The images, in black and white, simultaneously reveal the audacity and ingenuity of Matta-Clark, as well as the neglect and invisibility of the Bronx as a borough in the 1970s. The work was clearly, in part, a response to the legacy of Robert Moses’ (a controversial New York City urban planner) late 1960s Cross Bronx Expressway that displaced approximately 5,000 people and contributed significantly to class divisions and neglect still rampant today in the borough.
Another series of photographs capture the early years of a prolific and widespread fever for graffiti tagging in the Bronx. Anyone who has kept an eye on graffiti culture over the decades will most likely find the images mesmerizing. Small scale letters in assorted colors and coded language appear to be a deeply embedded form of hieroglyphics specific to a particular time and place. Matta-Clark’s eye seems to work like an urban anthropologist, one who had actual entree into the community as opposed to being a voyeuristic outsider.
After discovering these two bodies of work, visitors to the exhibition will encounter another astounding urban architectural intervention that Matta-Clark conducted in the center of Paris.
Not far from what would be the site of the future Centre Pompidou, the work titled “Conical Intersect” was Matta-Clark’s contribution to the Paris Biennale of 1975. The work involved the cutting of massive concentric circles into the structure of a seventeenth century building earmarked for demolition. The piece and its making were captured in video, which is shown on a large screen installed in the center of one of the museum’s gallery spaces.

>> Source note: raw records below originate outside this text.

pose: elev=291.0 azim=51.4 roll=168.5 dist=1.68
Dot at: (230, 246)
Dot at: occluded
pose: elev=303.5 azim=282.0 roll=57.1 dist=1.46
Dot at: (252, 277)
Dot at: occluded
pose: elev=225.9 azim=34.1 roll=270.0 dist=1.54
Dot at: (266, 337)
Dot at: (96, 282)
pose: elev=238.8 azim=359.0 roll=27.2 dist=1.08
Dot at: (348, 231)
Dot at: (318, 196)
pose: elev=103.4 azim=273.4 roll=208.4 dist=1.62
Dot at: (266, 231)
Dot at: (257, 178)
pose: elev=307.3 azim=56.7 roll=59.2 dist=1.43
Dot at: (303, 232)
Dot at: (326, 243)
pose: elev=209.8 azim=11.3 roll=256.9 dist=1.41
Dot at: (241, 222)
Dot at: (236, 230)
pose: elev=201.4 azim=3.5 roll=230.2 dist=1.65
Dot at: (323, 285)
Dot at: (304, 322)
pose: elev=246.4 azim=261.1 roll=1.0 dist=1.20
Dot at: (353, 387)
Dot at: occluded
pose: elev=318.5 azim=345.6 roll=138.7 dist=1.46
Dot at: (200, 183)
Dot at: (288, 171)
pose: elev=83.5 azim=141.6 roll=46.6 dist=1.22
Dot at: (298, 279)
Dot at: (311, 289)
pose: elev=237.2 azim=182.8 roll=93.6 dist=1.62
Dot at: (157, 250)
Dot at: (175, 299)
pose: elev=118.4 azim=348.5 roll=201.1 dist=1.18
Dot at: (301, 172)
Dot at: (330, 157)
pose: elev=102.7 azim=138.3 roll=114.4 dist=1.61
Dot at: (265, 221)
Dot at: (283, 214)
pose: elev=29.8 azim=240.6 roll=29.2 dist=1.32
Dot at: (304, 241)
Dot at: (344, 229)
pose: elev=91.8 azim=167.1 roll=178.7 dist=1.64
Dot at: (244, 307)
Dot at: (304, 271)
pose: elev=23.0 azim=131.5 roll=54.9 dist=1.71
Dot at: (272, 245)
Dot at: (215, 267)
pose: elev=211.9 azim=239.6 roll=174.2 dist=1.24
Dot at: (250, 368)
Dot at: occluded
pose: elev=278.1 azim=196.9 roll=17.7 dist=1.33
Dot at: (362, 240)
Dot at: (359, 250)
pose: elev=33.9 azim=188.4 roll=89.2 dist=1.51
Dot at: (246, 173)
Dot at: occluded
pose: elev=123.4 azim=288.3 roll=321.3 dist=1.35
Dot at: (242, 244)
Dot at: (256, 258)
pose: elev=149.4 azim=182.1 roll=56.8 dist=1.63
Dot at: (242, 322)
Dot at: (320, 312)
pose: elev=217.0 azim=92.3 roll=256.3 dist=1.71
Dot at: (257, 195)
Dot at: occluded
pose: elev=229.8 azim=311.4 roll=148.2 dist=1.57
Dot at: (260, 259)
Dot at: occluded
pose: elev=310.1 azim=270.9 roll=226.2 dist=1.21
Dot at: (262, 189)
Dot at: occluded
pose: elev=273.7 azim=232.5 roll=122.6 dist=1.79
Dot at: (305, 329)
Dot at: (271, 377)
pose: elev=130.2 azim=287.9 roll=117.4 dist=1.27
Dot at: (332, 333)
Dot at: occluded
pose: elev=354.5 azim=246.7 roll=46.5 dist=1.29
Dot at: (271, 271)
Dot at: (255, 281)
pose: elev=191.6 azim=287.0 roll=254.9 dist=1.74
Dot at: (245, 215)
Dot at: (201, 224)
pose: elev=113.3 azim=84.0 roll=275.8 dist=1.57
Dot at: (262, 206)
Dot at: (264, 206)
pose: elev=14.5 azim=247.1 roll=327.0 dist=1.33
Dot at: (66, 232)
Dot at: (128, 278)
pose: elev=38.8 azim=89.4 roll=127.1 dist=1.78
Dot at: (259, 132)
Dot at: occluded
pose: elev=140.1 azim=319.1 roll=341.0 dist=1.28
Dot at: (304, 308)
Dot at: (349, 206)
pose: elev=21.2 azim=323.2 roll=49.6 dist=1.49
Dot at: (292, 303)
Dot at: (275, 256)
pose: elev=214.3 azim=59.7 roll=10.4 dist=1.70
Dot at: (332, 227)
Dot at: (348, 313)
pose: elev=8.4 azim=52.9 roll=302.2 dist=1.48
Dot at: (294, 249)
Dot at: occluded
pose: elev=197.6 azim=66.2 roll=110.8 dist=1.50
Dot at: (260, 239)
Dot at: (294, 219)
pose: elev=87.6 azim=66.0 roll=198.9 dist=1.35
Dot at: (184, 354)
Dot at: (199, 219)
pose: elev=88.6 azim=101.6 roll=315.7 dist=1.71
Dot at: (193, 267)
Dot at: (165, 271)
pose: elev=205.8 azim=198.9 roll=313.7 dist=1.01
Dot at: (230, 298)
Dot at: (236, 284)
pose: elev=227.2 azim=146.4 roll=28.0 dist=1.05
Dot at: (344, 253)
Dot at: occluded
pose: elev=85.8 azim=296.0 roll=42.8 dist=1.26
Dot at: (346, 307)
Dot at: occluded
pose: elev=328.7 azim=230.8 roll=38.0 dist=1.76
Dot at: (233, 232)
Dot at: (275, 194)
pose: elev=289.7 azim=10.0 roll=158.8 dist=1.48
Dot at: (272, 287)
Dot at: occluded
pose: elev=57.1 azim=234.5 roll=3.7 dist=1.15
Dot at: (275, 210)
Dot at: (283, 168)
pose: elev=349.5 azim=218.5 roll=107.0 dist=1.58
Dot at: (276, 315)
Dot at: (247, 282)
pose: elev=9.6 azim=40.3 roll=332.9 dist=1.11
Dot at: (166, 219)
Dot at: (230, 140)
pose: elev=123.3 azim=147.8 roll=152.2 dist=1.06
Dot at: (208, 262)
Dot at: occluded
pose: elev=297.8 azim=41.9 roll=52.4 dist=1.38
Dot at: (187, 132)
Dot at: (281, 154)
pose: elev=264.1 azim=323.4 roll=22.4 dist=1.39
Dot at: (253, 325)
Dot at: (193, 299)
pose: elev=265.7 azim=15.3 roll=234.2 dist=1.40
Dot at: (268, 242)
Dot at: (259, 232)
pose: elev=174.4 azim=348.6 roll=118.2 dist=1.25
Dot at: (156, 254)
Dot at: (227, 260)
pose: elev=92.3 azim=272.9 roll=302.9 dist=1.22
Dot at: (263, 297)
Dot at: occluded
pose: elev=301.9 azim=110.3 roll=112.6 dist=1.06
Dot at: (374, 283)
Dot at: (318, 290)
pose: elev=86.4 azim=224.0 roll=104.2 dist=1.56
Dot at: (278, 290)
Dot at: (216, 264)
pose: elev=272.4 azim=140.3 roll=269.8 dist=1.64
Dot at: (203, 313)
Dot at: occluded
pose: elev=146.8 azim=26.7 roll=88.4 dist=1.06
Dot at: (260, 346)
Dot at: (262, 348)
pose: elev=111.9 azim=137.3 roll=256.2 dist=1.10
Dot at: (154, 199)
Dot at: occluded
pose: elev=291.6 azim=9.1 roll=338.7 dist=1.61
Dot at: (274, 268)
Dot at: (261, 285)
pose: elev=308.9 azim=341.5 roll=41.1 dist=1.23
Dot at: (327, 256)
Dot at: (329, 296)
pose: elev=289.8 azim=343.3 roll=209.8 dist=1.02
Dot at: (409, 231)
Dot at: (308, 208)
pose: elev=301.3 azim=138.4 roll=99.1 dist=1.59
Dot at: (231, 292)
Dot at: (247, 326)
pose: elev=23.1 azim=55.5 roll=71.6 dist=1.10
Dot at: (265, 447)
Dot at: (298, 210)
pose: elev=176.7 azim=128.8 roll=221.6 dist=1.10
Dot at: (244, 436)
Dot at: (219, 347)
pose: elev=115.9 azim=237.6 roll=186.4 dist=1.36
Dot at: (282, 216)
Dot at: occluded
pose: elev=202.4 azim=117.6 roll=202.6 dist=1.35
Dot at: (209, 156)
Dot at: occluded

It’s hard to imagine this type of work taking place in the 21st century, although Matta-Clark’s monumental critiques of urban gentrification are still extremely relevant. Part of Matta-Clark’s dream as an artist and activist was to empower communities to take and feel a sense of ownership of their surroundings. To that end, prior to his death in 1978 at the age of 35, he began to develop an unrealized art center in the South Bronx and a Resource Center and Environmental Youth Program for the Loisaida (Lower East Side), for which he received a Guggenheim Memorial Fellowship in 1977.